Online Program

Gun Violence and its impact on Children: Legislative and Clinical Approaches to decreasing firearm injuries

Wednesday, November 4, 2015 : 1:14 p.m. - 1:27 p.m.

Eric Fleegler, MD MPH, Division of Emergency Medicine, Children's Hospital Boston, Harvard Medical School, Boston, MA
BackgroundBetween 6,500 and 7,300 children and young adults (ages 0-24) die annually via firearms, including ~200 unintentional deaths,  ~4000 homicides, and ~2500 suicides. Three to five times these numbers sustain firearm-related injuries.  Thirty four percent of children in the U.S. live in households with firearms present, representing more than 22 million children.  Over 40% of these households store guns either unlocked and loaded, unlocked with ammunition (unloaded), or unlocked without ammunition. The pediatric developmental spectrum represents a dangerous time period related to firearms. Most children know where firearms are stored in a household, even if the parents think otherwise. Younger children’s natural curiosity draws them to handling firearms; numerous studies demonstrate the inability to train children not to touch, hold, or pull the trigger of a firearm. Emotionally labile adolescents frequently exhibit poor decision making related to thoughts of hurting oneself or others.


Review of the literature related to firearm legislation and interventions.

Results   Interventions can make a difference. On a public health level, firearm-related legislation likely reduces the risk of firearm injuries and fatalities through changes in gun ownership rates and storage practices.  On an individual level, straightforward interventions performed by clinicians can both educate families about the risks associated with firearms as well as provide information about proper storage. These interventions improve safe storage practices and likely reduce the risk of pediatric injuries and deaths.

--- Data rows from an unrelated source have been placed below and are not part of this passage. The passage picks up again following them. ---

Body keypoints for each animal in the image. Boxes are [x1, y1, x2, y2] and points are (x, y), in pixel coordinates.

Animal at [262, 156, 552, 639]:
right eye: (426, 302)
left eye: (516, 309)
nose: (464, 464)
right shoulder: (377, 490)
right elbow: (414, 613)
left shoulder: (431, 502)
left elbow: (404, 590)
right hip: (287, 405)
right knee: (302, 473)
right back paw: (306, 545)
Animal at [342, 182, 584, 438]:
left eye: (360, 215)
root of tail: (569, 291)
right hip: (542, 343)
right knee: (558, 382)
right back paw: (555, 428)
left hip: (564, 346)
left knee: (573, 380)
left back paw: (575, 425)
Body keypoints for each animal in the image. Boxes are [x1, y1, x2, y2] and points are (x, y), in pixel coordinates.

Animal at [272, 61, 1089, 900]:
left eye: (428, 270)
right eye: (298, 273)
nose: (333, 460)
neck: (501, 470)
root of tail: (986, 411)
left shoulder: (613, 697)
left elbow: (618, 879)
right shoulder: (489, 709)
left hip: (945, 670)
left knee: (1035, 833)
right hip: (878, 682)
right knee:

ConclusionsPediatric firearm-related deaths are not inevitable. Proper legislation and education interventions can reduce the risk of unnecessary deaths.

Learning Areas:

Administer health education strategies, interventions and programs
Clinical medicine applied in public health
Diversity and culture
Public health or related public policy
Social and behavioral sciences

Learning Objectives:
Describe both the potential impact legislation can have and well as interventions clinicians can use, to decrease risk of pediatric firearm injuries and deaths.

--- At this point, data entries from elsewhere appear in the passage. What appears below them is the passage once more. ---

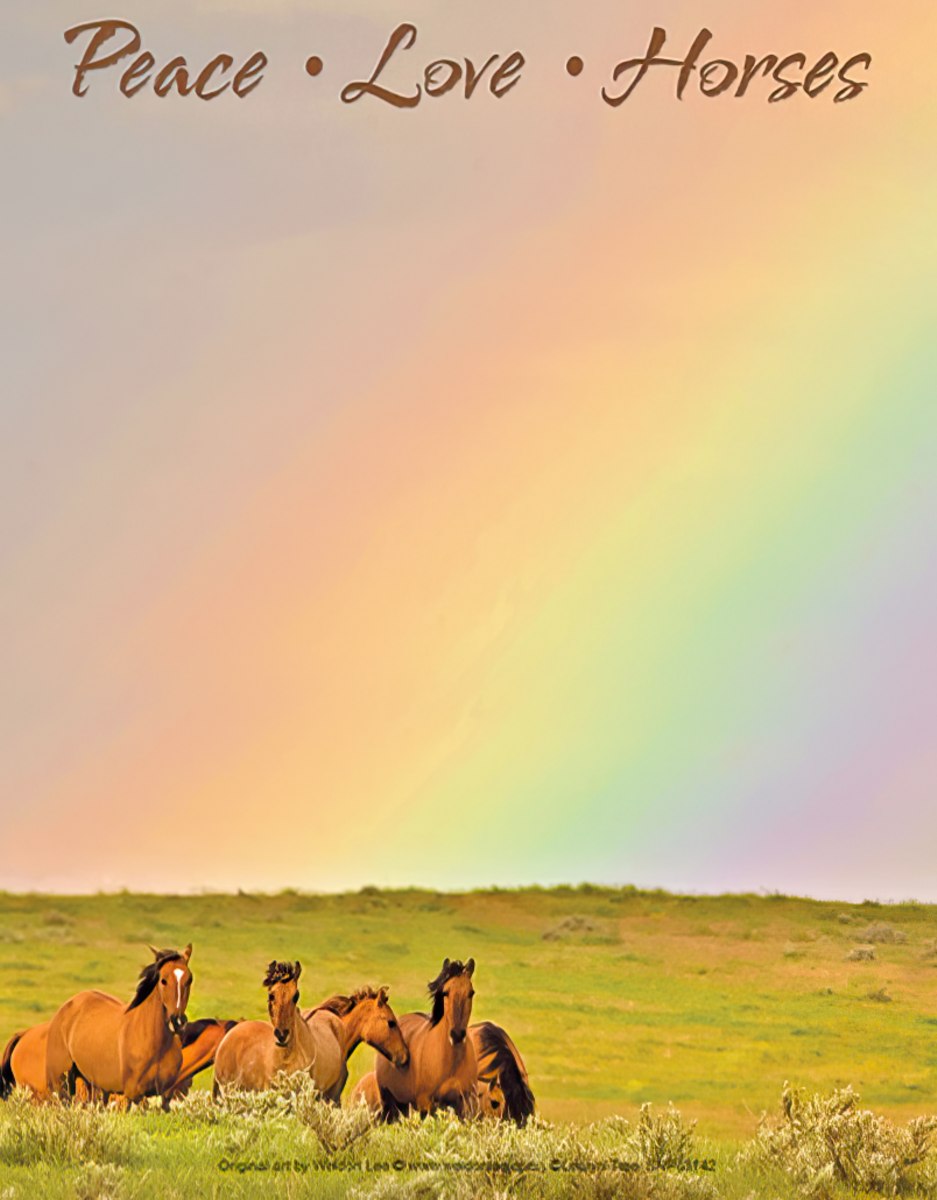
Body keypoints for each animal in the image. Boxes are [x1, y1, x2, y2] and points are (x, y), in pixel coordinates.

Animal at [45, 945, 192, 1104]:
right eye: (163, 980)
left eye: (190, 979)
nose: (177, 1021)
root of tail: (65, 1008)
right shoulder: (133, 1094)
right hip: (61, 1082)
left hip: (92, 1084)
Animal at [372, 957, 478, 1119]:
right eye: (445, 992)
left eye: (471, 993)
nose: (457, 1035)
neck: (452, 1062)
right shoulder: (425, 1104)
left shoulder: (463, 1104)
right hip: (389, 1102)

Keyword(s): Community-Based Partnership & Collaboration, Youth Violence

Presenting author's disclosure statement:

Qualified on the content I am responsible for because: Pediatric emergency physician, 15 years, treating pediatric patients at Boston Children’s Hospital, and a health services researcher with focus on firearm and injury prevention. Teaches at Harvard Medical School “Introduction to Social Medicine and Global Health”. Developed two web-based systems, one that evaluates families’ social needs and helps them connect to social services; and an Integrated Clinical Information Sharing System used to manage nearly 4000 patients and is part of a cluster randomized control trial.
Any relevant financial relationships? No

I agree to comply with the American Public Health Association Conflict of Interest and Commercial Support Guidelines, and to disclose to the participants any off-label or experimental uses of a commercial product or service discussed in my presentation.